Action item.
Express each line of source text in the entries below as a JSON list of strings, one string per line, skipping blank lines. Omit the pictures.
——————————
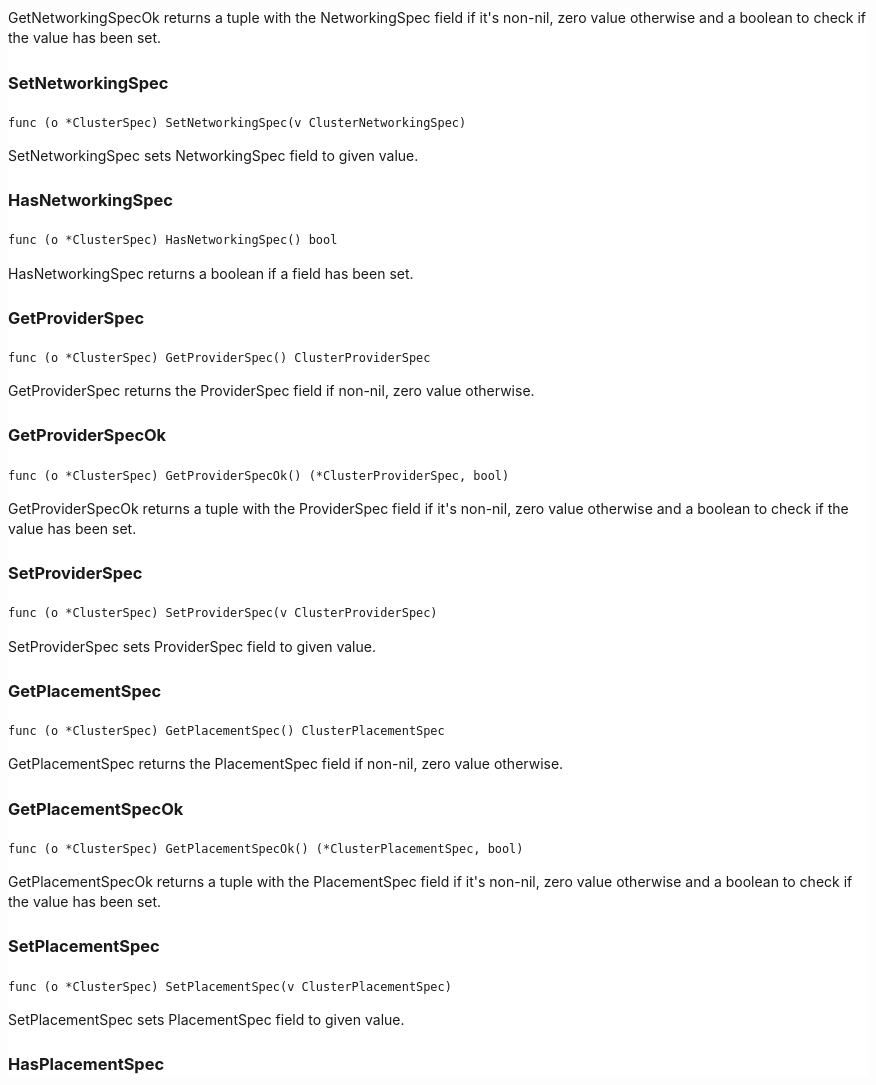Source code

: GetNetworkingSpecOk returns a tuple with the NetworkingSpec field if it's non-nil, zero value otherwise
and a boolean to check if the value has been set.

### SetNetworkingSpec

`func (o *ClusterSpec) SetNetworkingSpec(v ClusterNetworkingSpec)`

SetNetworkingSpec sets NetworkingSpec field to given value.

### HasNetworkingSpec

`func (o *ClusterSpec) HasNetworkingSpec() bool`

HasNetworkingSpec returns a boolean if a field has been set.

### GetProviderSpec

`func (o *ClusterSpec) GetProviderSpec() ClusterProviderSpec`

GetProviderSpec returns the ProviderSpec field if non-nil, zero value otherwise.

### GetProviderSpecOk

`func (o *ClusterSpec) GetProviderSpecOk() (*ClusterProviderSpec, bool)`

GetProviderSpecOk returns a tuple with the ProviderSpec field if it's non-nil, zero value otherwise
and a boolean to check if the value has been set.

### SetProviderSpec

`func (o *ClusterSpec) SetProviderSpec(v ClusterProviderSpec)`

SetProviderSpec sets ProviderSpec field to given value.


### GetPlacementSpec

`func (o *ClusterSpec) GetPlacementSpec() ClusterPlacementSpec`

GetPlacementSpec returns the PlacementSpec field if non-nil, zero value otherwise.

### GetPlacementSpecOk

`func (o *ClusterSpec) GetPlacementSpecOk() (*ClusterPlacementSpec, bool)`

GetPlacementSpecOk returns a tuple with the PlacementSpec field if it's non-nil, zero value otherwise
and a boolean to check if the value has been set.

### SetPlacementSpec

`func (o *ClusterSpec) SetPlacementSpec(v ClusterPlacementSpec)`

SetPlacementSpec sets PlacementSpec field to given value.

### HasPlacementSpec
——————————
The completed task.
[
  "Source code",
  ": GetNetworkingSpecOk returns a tuple with the NetworkingSpec field if it's non-nil, zero value otherwise",
  "and a boolean to check if the value has been set.",
  "### SetNetworkingSpec",
  "`func (o *ClusterSpec) SetNetworkingSpec(v ClusterNetworkingSpec)`",
  "SetNetworkingSpec sets NetworkingSpec field to given value.",
  "### HasNetworkingSpec",
  "`func (o *ClusterSpec) HasNetworkingSpec() bool`",
  "HasNetworkingSpec returns a boolean if a field has been set.",
  "### GetProviderSpec",
  "`func (o *ClusterSpec) GetProviderSpec() ClusterProviderSpec`",
  "GetProviderSpec returns the ProviderSpec field if non-nil, zero value otherwise.",
  "### GetProviderSpecOk",
  "`func (o *ClusterSpec) GetProviderSpecOk() (*ClusterProviderSpec, bool)`",
  "GetProviderSpecOk returns a tuple with the ProviderSpec field if it's non-nil, zero value otherwise",
  "and a boolean to check if the value has been set.",
  "### SetProviderSpec",
  "`func (o *ClusterSpec) SetProviderSpec(v ClusterProviderSpec)`",
  "SetProviderSpec sets ProviderSpec field to given value.",
  "### GetPlacementSpec",
  "`func (o *ClusterSpec) GetPlacementSpec() ClusterPlacementSpec`",
  "GetPlacementSpec returns the PlacementSpec field if non-nil, zero value otherwise.",
  "### GetPlacementSpecOk",
  "`func (o *ClusterSpec) GetPlacementSpecOk() (*ClusterPlacementSpec, bool)`",
  "GetPlacementSpecOk returns a tuple with the PlacementSpec field if it's non-nil, zero value otherwise",
  "and a boolean to check if the value has been set.",
  "### SetPlacementSpec",
  "`func (o *ClusterSpec) SetPlacementSpec(v ClusterPlacementSpec)`",
  "SetPlacementSpec sets PlacementSpec field to given value.",
  "### HasPlacementSpec"
]